Collected data
>>>>
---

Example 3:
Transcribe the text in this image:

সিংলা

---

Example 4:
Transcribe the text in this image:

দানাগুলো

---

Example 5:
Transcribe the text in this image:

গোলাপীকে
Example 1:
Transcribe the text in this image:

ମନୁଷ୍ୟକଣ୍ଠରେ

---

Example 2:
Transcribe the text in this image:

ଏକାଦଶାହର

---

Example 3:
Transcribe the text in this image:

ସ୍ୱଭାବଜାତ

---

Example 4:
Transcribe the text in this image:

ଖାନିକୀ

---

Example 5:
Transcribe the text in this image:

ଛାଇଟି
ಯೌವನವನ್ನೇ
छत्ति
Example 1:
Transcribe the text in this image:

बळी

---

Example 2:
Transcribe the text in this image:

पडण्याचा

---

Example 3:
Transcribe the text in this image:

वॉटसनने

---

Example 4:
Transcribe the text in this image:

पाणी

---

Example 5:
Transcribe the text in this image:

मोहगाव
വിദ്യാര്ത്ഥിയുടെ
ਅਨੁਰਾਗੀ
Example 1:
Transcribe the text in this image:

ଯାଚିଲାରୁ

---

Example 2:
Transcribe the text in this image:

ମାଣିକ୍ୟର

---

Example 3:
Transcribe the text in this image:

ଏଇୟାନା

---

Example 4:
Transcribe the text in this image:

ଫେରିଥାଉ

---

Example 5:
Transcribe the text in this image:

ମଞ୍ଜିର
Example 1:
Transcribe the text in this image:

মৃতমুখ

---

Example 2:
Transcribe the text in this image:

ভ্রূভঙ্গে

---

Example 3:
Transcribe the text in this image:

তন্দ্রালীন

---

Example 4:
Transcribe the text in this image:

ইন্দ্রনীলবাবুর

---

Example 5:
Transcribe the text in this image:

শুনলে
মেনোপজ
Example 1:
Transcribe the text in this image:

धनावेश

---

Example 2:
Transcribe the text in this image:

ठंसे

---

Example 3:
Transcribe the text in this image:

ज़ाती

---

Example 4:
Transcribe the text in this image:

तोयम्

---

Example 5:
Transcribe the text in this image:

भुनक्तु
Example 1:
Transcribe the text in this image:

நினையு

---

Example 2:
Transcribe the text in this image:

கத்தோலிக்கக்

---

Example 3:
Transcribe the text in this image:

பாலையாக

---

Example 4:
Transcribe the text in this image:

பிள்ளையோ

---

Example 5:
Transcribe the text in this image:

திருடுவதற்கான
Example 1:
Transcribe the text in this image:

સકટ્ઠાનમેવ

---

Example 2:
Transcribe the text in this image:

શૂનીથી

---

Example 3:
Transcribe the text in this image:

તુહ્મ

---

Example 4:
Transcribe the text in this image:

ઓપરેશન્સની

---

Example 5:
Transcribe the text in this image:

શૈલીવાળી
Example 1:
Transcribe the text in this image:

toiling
<<<<
About this task
Type the data again exactly. Leave nothing out.

Output below
---

Example 3:
Transcribe the text in this image:

সিংলা

---

Example 4:
Transcribe the text in this image:

দানাগুলো

---

Example 5:
Transcribe the text in this image:

গোলাপীকে
Example 1:
Transcribe the text in this image:

ମନୁଷ୍ୟକଣ୍ଠରେ

---

Example 2:
Transcribe the text in this image:

ଏକାଦଶାହର

---

Example 3:
Transcribe the text in this image:

ସ୍ୱଭାବଜାତ

---

Example 4:
Transcribe the text in this image:

ଖାନିକୀ

---

Example 5:
Transcribe the text in this image:

ଛାଇଟି
ಯೌವನವನ್ನೇ
छत्ति
Example 1:
Transcribe the text in this image:

बळी

---

Example 2:
Transcribe the text in this image:

पडण्याचा

---

Example 3:
Transcribe the text in this image:

वॉटसनने

---

Example 4:
Transcribe the text in this image:

पाणी

---

Example 5:
Transcribe the text in this image:

मोहगाव
വിദ്യാര്ത്ഥിയുടെ
ਅਨੁਰਾਗੀ
Example 1:
Transcribe the text in this image:

ଯାଚିଲାରୁ

---

Example 2:
Transcribe the text in this image:

ମାଣିକ୍ୟର

---

Example 3:
Transcribe the text in this image:

ଏଇୟାନା

---

Example 4:
Transcribe the text in this image:

ଫେରିଥାଉ

---

Example 5:
Transcribe the text in this image:

ମଞ୍ଜିର
Example 1:
Transcribe the text in this image:

মৃতমুখ

---

Example 2:
Transcribe the text in this image:

ভ্রূভঙ্গে

---

Example 3:
Transcribe the text in this image:

তন্দ্রালীন

---

Example 4:
Transcribe the text in this image:

ইন্দ্রনীলবাবুর

---

Example 5:
Transcribe the text in this image:

শুনলে
মেনোপজ
Example 1:
Transcribe the text in this image:

धनावेश

---

Example 2:
Transcribe the text in this image:

ठंसे

---

Example 3:
Transcribe the text in this image:

ज़ाती

---

Example 4:
Transcribe the text in this image:

तोयम्

---

Example 5:
Transcribe the text in this image:

भुनक्तु
Example 1:
Transcribe the text in this image:

நினையு

---

Example 2:
Transcribe the text in this image:

கத்தோலிக்கக்

---

Example 3:
Transcribe the text in this image:

பாலையாக

---

Example 4:
Transcribe the text in this image:

பிள்ளையோ

---

Example 5:
Transcribe the text in this image:

திருடுவதற்கான
Example 1:
Transcribe the text in this image:

સકટ્ઠાનમેવ

---

Example 2:
Transcribe the text in this image:

શૂનીથી

---

Example 3:
Transcribe the text in this image:

તુહ્મ

---

Example 4:
Transcribe the text in this image:

ઓપરેશન્સની

---

Example 5:
Transcribe the text in this image:

શૈલીવાળી
Example 1:
Transcribe the text in this image:

toiling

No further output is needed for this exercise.